Culinary Celery Seed
The kind of celery seed you see in small jars at the grocery doesn’t actually come from the celery plant you eat. It is the seed of a celery ancestor called smallage or wild celery. The seeds of this biennial are so small that it takes about 760,000 to make a pound of seed. The domesticated celery and celeriac, or celery root, both descended from smallage.
Hybrid Celery Seeds
Hybrids are plants that result from the cross of two parent lines. They often exhibit what is called “hybrid vigor” and may be strong growers or have other positive qualities. However, you can’t use their seeds unless you are willing to have great variation in the offspring, as hybrid seeds won’t grow true to type. Most grocery store celery is from hybrid plants.

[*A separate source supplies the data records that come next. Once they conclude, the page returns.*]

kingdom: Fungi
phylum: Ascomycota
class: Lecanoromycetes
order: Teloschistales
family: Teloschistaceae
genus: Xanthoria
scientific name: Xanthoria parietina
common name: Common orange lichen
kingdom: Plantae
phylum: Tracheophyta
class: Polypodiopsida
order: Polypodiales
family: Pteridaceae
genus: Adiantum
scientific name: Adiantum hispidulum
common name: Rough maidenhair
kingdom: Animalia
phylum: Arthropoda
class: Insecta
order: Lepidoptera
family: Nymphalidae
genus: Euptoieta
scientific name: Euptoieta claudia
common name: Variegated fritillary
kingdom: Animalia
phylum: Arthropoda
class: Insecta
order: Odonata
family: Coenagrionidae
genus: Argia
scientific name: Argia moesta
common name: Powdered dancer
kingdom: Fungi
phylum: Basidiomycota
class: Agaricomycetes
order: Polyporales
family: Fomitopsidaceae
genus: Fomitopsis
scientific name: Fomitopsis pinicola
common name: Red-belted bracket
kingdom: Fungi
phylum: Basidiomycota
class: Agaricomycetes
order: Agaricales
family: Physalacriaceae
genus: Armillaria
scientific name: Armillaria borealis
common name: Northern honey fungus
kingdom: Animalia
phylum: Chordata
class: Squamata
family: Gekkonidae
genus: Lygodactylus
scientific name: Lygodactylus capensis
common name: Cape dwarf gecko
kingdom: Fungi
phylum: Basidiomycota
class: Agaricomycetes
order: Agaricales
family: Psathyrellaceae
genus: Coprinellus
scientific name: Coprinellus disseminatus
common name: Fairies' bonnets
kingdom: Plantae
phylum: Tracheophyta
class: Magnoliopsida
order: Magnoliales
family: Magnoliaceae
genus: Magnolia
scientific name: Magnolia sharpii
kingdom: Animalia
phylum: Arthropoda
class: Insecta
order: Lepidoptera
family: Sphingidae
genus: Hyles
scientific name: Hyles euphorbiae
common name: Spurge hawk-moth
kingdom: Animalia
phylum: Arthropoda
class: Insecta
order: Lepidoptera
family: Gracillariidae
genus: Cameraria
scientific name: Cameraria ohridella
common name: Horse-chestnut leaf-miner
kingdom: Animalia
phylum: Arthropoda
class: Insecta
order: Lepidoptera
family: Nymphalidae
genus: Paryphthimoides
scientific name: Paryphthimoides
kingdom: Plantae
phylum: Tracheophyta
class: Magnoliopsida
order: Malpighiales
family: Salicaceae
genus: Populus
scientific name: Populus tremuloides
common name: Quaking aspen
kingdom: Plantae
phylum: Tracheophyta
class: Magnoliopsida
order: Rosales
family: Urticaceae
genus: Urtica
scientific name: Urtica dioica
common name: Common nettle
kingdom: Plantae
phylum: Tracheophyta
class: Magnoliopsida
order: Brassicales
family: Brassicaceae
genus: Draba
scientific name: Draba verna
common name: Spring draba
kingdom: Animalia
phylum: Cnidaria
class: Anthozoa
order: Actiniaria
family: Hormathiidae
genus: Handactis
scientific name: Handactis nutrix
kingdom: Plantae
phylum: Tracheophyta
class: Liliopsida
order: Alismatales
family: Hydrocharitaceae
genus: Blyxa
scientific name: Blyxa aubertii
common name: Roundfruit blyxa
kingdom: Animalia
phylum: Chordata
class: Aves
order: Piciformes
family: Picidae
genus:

Open-Pollinated Celery Seeds
Open-pollinated plants produce seeds that grow true to type. You can save seeds from these plants with a reasonable expectation that the offspring will be the same as the parent plant. Smallage is open-pollinated, as are many older celery plants – sometimes called heirlooms or heritage celery. Some open-pollinated stalk celery varieties include:
- Red Stalk
- Golden Pascal
Growing Your Own
If you want actual smallage seeds, you may find some in specialty seed catalogs. Seeds from the store may have been heat-treated (and won’t grow) or come from hybrid seeds. Seeds for culinary celery are readily available. Plant in early spring, with nutrient-rich, moist soil. The plants must winter over, as the lacy flower umbels and seeds are produced in the second spring.
Harvesting Celery Seeds
Celery is pollinated by insects. If you want to keep the seed pure so you can continue to grow your own, plant only one variety or cage the plants. The seeds will gradually change from yellow-green to brown and begin to dry. Harvest as the seeds dry, as they don’t all ripen at the same time and will fall off the stems when dry.
Using Celery Seeds
Celery seed is a common component of pickling mixes and brine recipes. It is also ground and added to salt to make a flavored salt. The seeds may be sprinkled on foods such as breads and potato salads. Celery seed is also added to coleslaw. The flavor of these small seeds is surprisingly strong, so don’t overdo.